The banking industry is facing a crisis in the coming years.
Wait! Don’t leave just yet. I promise this isn’t blog post 10,001 about how banks are in the process of being “Uber-ized” by tech startups. I’m talking about an entirely different problem.
This problem is largely self-inflicted, but it also should be solvable if we tackle it the right way. The big crisis? Banks are short on lending talent (see here for details), and the shortfall is about to get much larger as the boomer generation retires with very few qualified replacements in sight.
Why is this so important?
A great lender can have a superhero-level impact on a bank’s balance sheet.
Every bank I’ve ever worked with has a huge variance in the level of lender production. The distribution typically looks like a power law curve, where there are a few big producers, a few laggards, and then the majority of lenders fall in the middle as “average.” While this is true of sales production in most industries, it is especially important in banks. All of those deals live on the balance sheet, and their makeup dictates the bank’s profitability and risk profile for years to come. Given that dynamic, the top lenders in a bank have a massive impact on the institution’s performance.

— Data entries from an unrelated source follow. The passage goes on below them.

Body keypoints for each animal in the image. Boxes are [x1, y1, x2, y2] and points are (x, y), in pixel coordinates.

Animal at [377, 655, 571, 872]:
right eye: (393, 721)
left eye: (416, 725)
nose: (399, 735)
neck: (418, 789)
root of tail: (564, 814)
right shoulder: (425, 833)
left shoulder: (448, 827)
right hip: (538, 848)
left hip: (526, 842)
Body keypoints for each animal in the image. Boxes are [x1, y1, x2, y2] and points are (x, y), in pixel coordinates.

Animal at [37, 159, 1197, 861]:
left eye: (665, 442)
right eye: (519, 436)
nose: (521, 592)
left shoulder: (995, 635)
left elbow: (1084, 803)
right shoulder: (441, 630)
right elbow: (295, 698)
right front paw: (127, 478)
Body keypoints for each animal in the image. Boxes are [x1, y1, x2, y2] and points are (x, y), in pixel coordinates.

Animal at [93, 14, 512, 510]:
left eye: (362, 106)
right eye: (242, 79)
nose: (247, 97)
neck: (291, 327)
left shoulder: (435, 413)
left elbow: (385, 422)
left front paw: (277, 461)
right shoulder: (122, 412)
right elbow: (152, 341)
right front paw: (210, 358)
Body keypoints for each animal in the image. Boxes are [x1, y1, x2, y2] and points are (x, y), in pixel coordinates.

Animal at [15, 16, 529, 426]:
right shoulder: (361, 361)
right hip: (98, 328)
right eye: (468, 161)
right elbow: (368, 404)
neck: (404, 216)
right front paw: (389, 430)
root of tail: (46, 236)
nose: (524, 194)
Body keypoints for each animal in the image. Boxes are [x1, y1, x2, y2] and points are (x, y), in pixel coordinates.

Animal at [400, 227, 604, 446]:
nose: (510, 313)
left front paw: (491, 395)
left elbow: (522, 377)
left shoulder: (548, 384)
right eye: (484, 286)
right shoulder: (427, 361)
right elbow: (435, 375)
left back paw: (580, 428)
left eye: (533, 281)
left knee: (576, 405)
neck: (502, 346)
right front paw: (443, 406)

Let’s start by defining “massive impact.” To get to that number, we have to first identify the top producers, or “Alpha Lenders” as we call them. There are lots of ways we could define Alpha Lender, but when gauging impact, we wanted to keep it simple and use portfolio size as the determining factor. The average portfolio size is obviously different depending on the bank, as differing strategies create different loan mixes and organizational structures. So we used a measure of a lender’s portfolio size relative to the other portfolios within their own bank. We expected top-heavy production, but frankly, the degree of that top heaviness was surprising.
In most of our client banks, the top 20% of commercial lenders produce about 60% of the total commercial portfolio. But, the really impressive part is that they not only produce more volume, they also produce more profitable deals as measured by risk adjusted ROE.
Take a look at this bank, a PrecisionLender client, which has close to 200 commercial lenders. We divided their lenders into deciles by volume, and then compared the top few groups:
How do we find or grow that kind of talent? And then there’s the question that keeps CEOs up at night: What happens if/when they leave? The Top 20 lenders have a median portfolio size of $139 million, and generate median ROEs of 13.2%. Lenders 41 through 60 (solidly in the middle of the curve) have a median portfolio size of $26 million and median ROEs of 8.11%. That top group is allocating a giant chunk of the bank’s capital, and is doing it more profitably than all of the other lenders. Wouldn’t it be great to have more of those?
Answering those questions should be a top priority for bank management teams. The ones that get it right will be the big winners in the coming years. Those that don’t? My guess is their banks get added to the growing M&A stats, as they will have little choice but to sell before they lose too much ground.